Despite the easing of interest rates in the
first months of this year by the Central Bank, credit remains tight and
energy rationing continues stifle on a more pronounced output expansion.
In addition, the slowdown in exports to neighbouring Argentina as a result
of the demand plunge and devaluation in that country are exerting
additional downside pressure on industrial activity. Last year, 8.6% of
total Brazilian exports were directed to Argentina and exports accounted
for 12.6% of GDP, according to national accounts data. Consensus Forecast
participants expect industry to remain in recession in the first quarter
of this year with output declining 1.4% year-on-year. However, further
easing of energy rationing and a more favourable credit setting should
provide a favourable backdrop for recovery in the second quarter, when
growth is expected to resume. Industry is likely to pick up further in
the second half of the year, which will lift the annual growth rate to
2.4%.
Consumption remains subdued
as tight credit conditions continue to stifle any recovery
According to the São Paulo Retail Federation (FCESP),
real retail sales dropped 7.2% in February over the same month last year,
a worsening from the 5.5% contraction observed in January. Thus, the
trend of depressed consumption observed since April of last year remains
intact as credit conditions continue to be tight and unemployment high
(7.8% in February). Data from IBGE confirm that consumption continues
subdued but at a more moderate pace. The national retail sales volume
dropped 0.9% in February over the same month last year, an improvement
from the 1.1% contraction in January but, nevertheless, a corroboration
that consumption remains weak.
The worst, however, seems to be over and
consumer confidence surveys indicate that consumption is likely to
improve. The FCESP Index of Consumer Intentions (IIC) rose in March but
showed that consumers remain cautious. The March level of the IIC at 98.3
was above the February reading of 97.2 but remains shy of outright
optimism on the IIC scale (zero represents highly pessimistic consumer
sentiment; 200 very optimistic). Nevertheless, the March reading showed
substantial improvement in consumer intentions, as concerns about the
global environment and domestic energy rationing subside.

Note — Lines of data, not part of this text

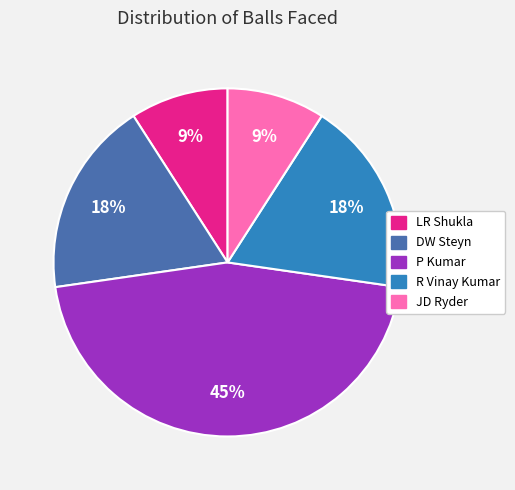

To the nearest percent, what is the average slice percentage?

20%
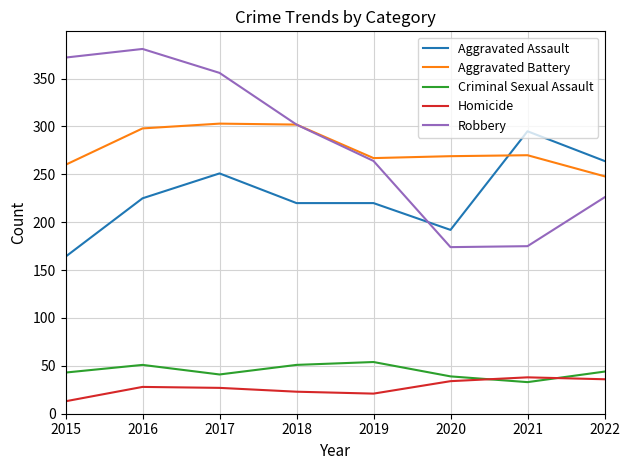

Between 2018 and 2019, which series saw the biggest shift?

Robbery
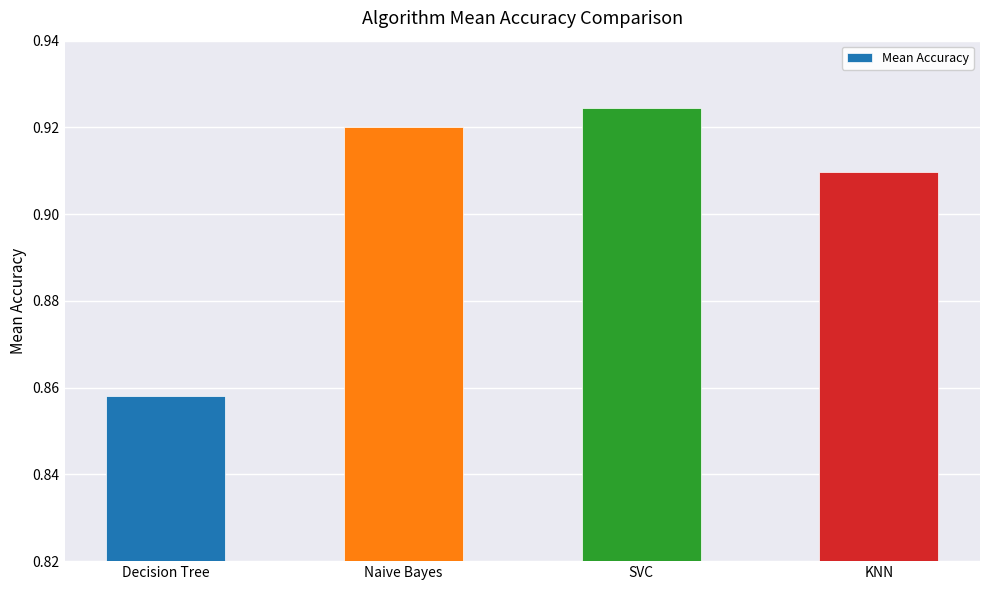

At which category does the chart reach its minimum across all series?

Decision Tree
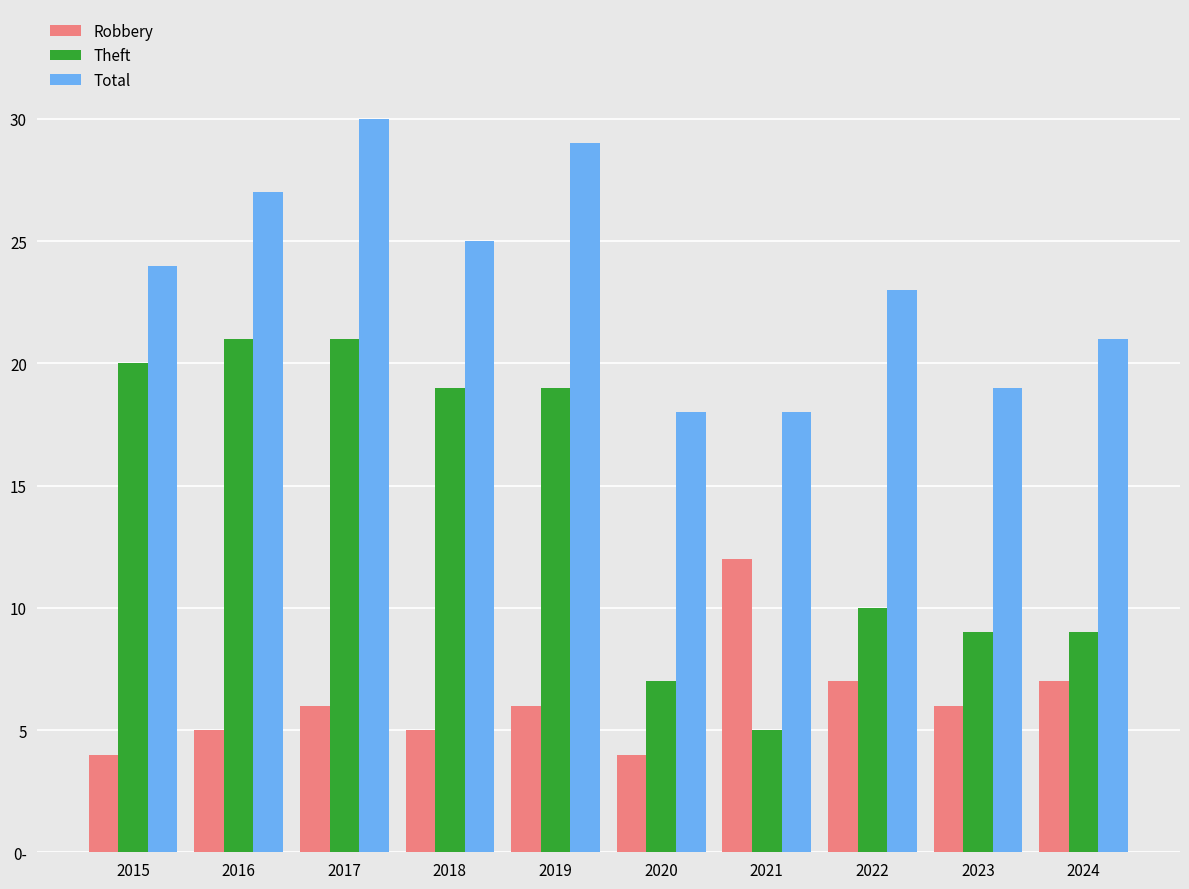

Reading left to right, transcribe all the data shown in this chart.

Robbery: 2015=4	2016=5	2017=6	2018=5	2019=6	2020=4	2021=12	2022=7	2023=6	2024=7
Theft: 2015=20	2016=21	2017=21	2018=19	2019=19	2020=7	2021=5	2022=10	2023=9	2024=9
Total: 2015=24	2016=27	2017=30	2018=25	2019=29	2020=18	2021=18	2022=23	2023=19	2024=21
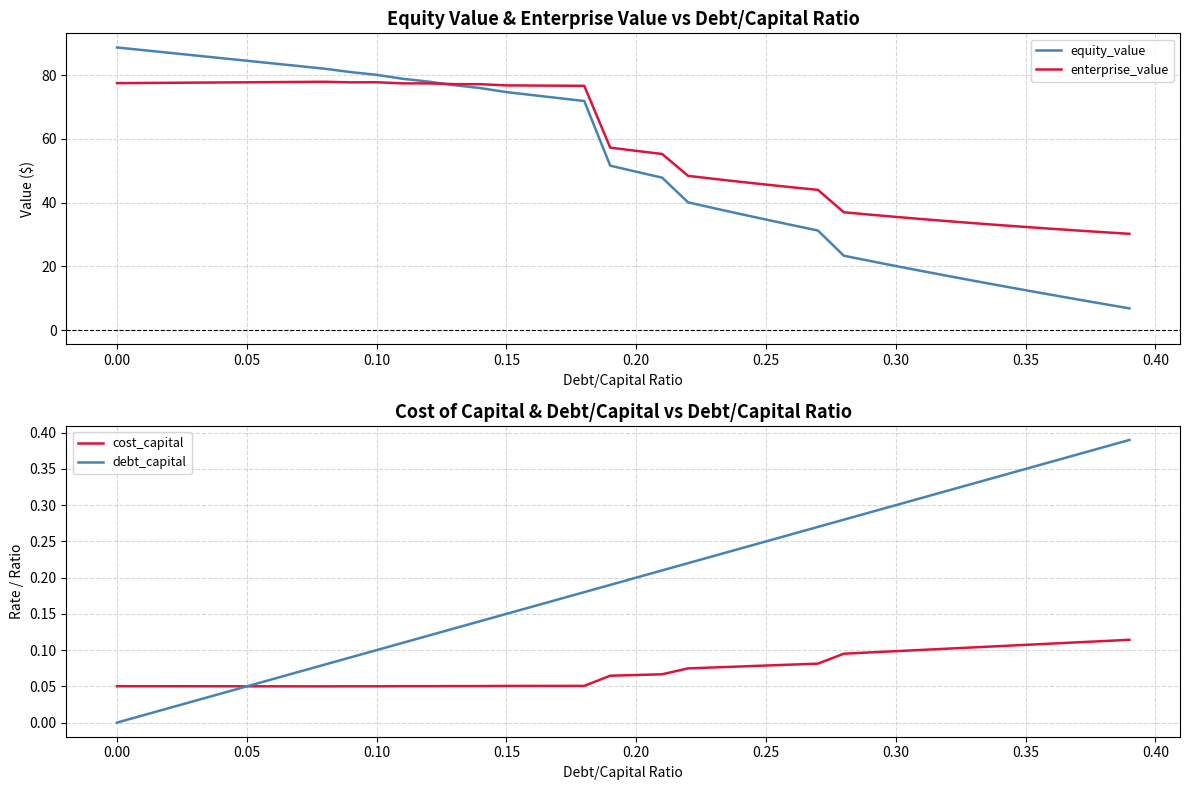

Reading left to right, transcribe all the data shown in this chart.

equity_value: 88.7	87.9	87.1	86.2	85.4	84.6	83.7	82.9	82.1	81.0	80.1	78.9	78.0	76.9	76.0	74.7	73.8	72.8	71.9	51.6	49.7	47.9	40.1	38.3	36.5	34.7	33.0	31.3	23.3	21.7	20.1	18.6	17.0	15.5	14.0	12.5	11.1	9.6	8.2	6.8
enterprise_value: 77.5	77.6	77.6	77.7	77.7	77.8	77.9	77.9	78.0	77.8	77.8	77.5	77.5	77.2	77.2	76.8	76.8	76.7	76.7	57.3	56.3	55.3	48.4	47.5	46.6	45.7	44.8	44.0	37.0	36.2	35.5	34.9	34.2	33.6	33.0	32.4	31.8	31.3	30.7	30.2
cost_capital: 0.1	0.1	0.1	0.1	0.1	0.1	0.1	0.1	0.0	0.1	0.1	0.1	0.1	0.1	0.1	0.1	0.1	0.1	0.1	0.1	0.1	0.1	0.1	0.1	0.1	0.1	0.1	0.1	0.1	0.1	0.1	0.1	0.1	0.1	0.1	0.1	0.1	0.1	0.1	0.1
debt_capital: 0.0	0.0	0.0	0.0	0.0	0.1	0.1	0.1	0.1	0.1	0.1	0.1	0.1	0.1	0.1	0.1	0.2	0.2	0.2	0.2	0.2	0.2	0.2	0.2	0.2	0.2	0.3	0.3	0.3	0.3	0.3	0.3	0.3	0.3	0.3	0.3	0.4	0.4	0.4	0.4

This month’s
Consensus data show that consumption is likely to pick up in the second
quarter - moving into positive territory with 1.2% growth - and will
accelerate further in the second half of the year to lift the annual
expansion to 1.3%, which is up 0.7 percentage points from last month. If
the decline in interest rates of the first three months of this year is
sustained and credit eases, then a more pronounced consumption recovery is
in the making for next year.
Recession persists but end
in sight
Recent data indicate that the recession is
likely to have persisted in the first quarter but may have bottomed out in
February and that economic activity will begin recovering in the coming
months. The Consensus expects the economy to have contracted 0.7% in the
first quarter, worse than the 0.1% contraction experienced in the final
quarter of last year but 0.3 percentage points above last month’s
forecast. However, growth is anticipated to resume by the second quarter
with activity increasing 1.2% over the same quarter in 2001. Healthy
recovery in the second half of year will boost the annual growth rate to
2.2%. The rebound will continue next year with GDP forecast to grow 3.5%.